13 February 2007

Kites

Sixteen kites have fallen over the Dutch graveyard below, lost forever. Most are white. Some red or green. They’ve appeared on the ground like twirling seed pods or some fallen seasonal fruit.

Don't they allow the kampung boys through the gate (where the groundskeeper solemnly asked if we had family buried here) or do the boys from the less-hallowed graveyard just not bother to retrieve their lost kites, only made of paper, sticks & string? Maybe they will be gathered up by the gardener's little son, a boy of 4 or 5, whom I’ve seen crossing the grounds stark naked & newly bathed, alone (if you don’t look up) in his vast garden of foreign ghosts, happily shivering up the flagstone path after his father.

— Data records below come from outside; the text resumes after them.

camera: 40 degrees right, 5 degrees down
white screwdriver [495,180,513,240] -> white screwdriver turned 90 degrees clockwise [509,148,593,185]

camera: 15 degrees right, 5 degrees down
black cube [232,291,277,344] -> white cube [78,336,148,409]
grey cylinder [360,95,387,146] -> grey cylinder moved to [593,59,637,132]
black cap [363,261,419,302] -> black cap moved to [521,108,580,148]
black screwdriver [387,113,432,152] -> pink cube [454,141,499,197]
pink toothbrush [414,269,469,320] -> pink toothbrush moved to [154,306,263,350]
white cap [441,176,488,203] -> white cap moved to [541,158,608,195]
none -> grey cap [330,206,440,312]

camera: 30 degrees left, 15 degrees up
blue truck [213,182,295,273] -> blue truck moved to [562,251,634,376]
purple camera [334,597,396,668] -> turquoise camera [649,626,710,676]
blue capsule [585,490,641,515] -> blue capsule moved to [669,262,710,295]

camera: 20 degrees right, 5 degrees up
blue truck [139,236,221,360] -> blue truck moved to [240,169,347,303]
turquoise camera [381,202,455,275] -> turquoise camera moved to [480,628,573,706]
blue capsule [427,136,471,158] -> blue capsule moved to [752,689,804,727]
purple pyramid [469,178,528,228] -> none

Just across the street, the Javanese graveyard is full of kiting boys, who scramble over the statuary & make way for funeral processions. Many graves are raised rectangles of stone planted over with grass: perfect platforms. Six or seven kids will jostle together atop one of these, their kite lines somehow not tangling. Given the number of fallen kites, I have to wonder if their lines are coated with glass, as described in The Kite Runner. A few adjacent graves have a kind of metal cage over them, maybe to prevent this very thing: being danced upon by kite boys. It seems stingy.

As I’m watching, three loose kites bob right by me, born along on an invisible air stream 25 stories off the ground. As if they weren’t merely cut free but are going somewhere.